Al llegar al tema de Sylvia Rexach, Gene exhibe su dimensión de poeta, al decir que Sylvia es «como un saxofón barítono que nos habla al oído como si estuviera ahí con nosotros, cantando con nuestros corazones en la mano, como si la luna aún tuviese un llanto de estrellas y en las noches más bellas llorara más. ¡Sylvia vive!». Y en lo que concierne a nuestro Bobby Capó, sus canciones van desde el relajo hasta la nostalgia. El relajo lo gozamos en la canción «Me lo dijo Adela», ¿se acuerdan?

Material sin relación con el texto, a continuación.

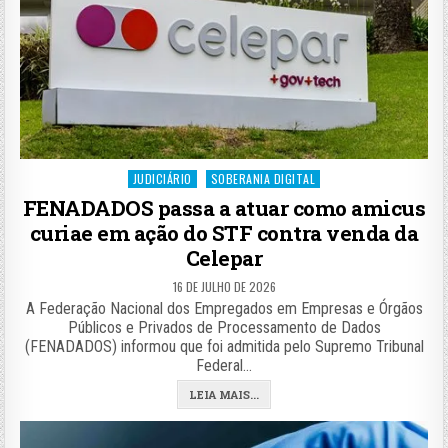
Posted
JUDICIÁRIO
SOBERANIA DIGITAL
in
FENADADOS passa a atuar como amicus
curiae em ação do STF contra venda da
Celepar
16 DE JULHO DE 2026
A Federação Nacional dos Empregados em Empresas e Órgãos
Públicos e Privados de Processamento de Dados
(FENADADOS) informou que foi admitida pelo Supremo Tribunal
Federal…
LEIA MAIS...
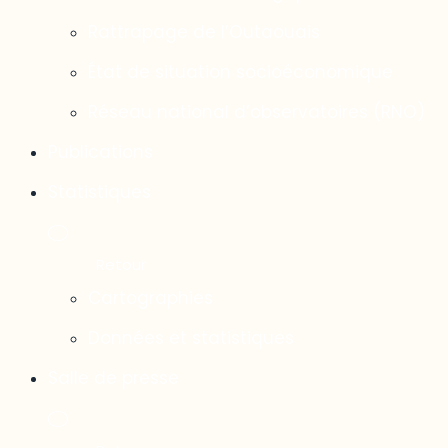
Rattrapage de l’Outaouais
État de situation socioéconomique
Réseau national d’observatoires (RNO)
Publications
Statistiques
Cartographies
Données et statistiques
Salle de presse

Doctor, mañana no me saca usted la muela,
aunque me muera de dolor
porque dicen que anoche lo vieron
en un tremendo vacilón.
¿Quién te lo dijo nené?
Me lo dijo Adela
Me lo dijo Adela
Me lo dijo Adela
Me lo dijo Adela…
Pero la nostalgia por nuestro país Bobby Capó la expresa en la canción que más le gusta a Gene, «Soñando con Puerto Rico», de la que leo unos versos:
Si por casualidad
duermes y sueñas
que te acaricia la brisa
y sientes que el rocío
mañanero besa tiernamente
tu mejilla
y el aroma del café
te hace cosquillas,
seguro sueñas
que estás en Puerto Rico.
Si por casualidad
duermes y sueñas
que te enamoran las olas
y que hay un cielo azul
en conjura con la luna
para hacerte prisionero
no lo digas porque es
la tierra que quiero
seguro sueñas
que estás en Puerto Rico…
Canción que termina con unos versos inolvidables: «Yo no puedo ocultar/el orgullo que siento/de ser puertorriqueño».

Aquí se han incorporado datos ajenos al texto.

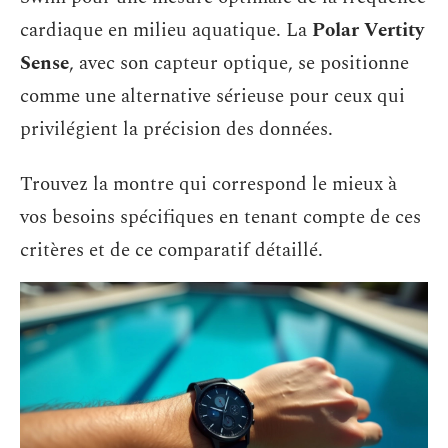
cardiaque en milieu aquatique. La
Polar Vertity
Sense
, avec son capteur optique, se positionne
comme une alternative sérieuse pour ceux qui
privilégient la précision des données.
Trouvez la montre qui correspond le mieux à
vos besoins spécifiques en tenant compte de ces
critères et de ce comparatif détaillé.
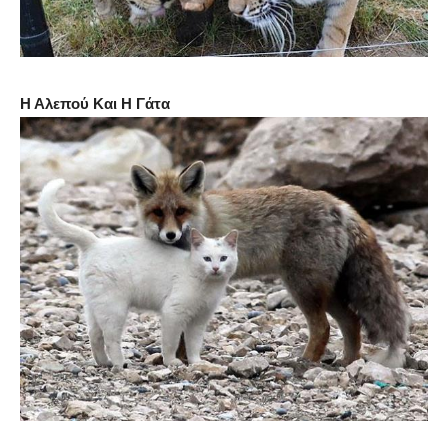
Η Αλεπού Και Η Γάτα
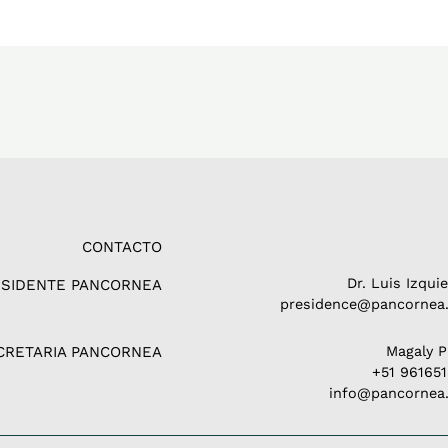
CONTACTO
Dr. Luis Izqui
ESIDENTE PANCORNEA
presidence@pancornea.
CRETARIA PANCORNEA
Magaly 
+51 96165
info@pancornea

Gene concluye con broche de oro, al decir que la canción de Bobby Capó «Soñando con Puerto Rico», por su celebración de la puertorriqueñidad, merece reconocerse como otro más de nuestros himnos nacionales alternos: «Preciosa» [de Rafael Hernández], «En mi viejo San Juan» [de Noel Estrada] y «Verde luz» [del Topo]. ¡Estoy de acuerdo!

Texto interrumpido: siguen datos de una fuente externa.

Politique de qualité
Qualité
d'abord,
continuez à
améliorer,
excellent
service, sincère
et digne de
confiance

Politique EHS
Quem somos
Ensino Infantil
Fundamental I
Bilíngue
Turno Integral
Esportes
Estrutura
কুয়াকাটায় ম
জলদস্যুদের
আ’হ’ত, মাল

Y termino con dos momentos que he vivido y que confirman cómo queremos a Bobby Capó. El primero tiene que ver con su funeral en el viejo San Juan, al que asistimos mi madre Emma y yo. Cuando salimos hacia el estacionamiento frente a Ballajá, vimos al cantante Gilberto Monroig cruzar la calle. Venía también del velorio, e iba con cigarrillo en mano y cabeza baja, como si mirara los adoquines. Nos estremeció su tristeza, expresión sincera de su admiración por el cantante popular más importante del país. El segundo momento se remonta a mi niñez. Y es algo que escuché de pequeña, de la boca de la muchacha que nos ayudaba en los menesteres caseros. Cada vez que veía a Bobby en la tele, suspiraba hondo y decía con pasión: «¡Mi negro mío!» Esta frase no la puedo olvidar.
Bueno, querido Gene, ¡misión cumplida! Gracias por tu libro y por tu sorprendente, ejemplar y exitosa apertura a la diversidad, que domina un abanico de horizontes ¡Enhorabuena!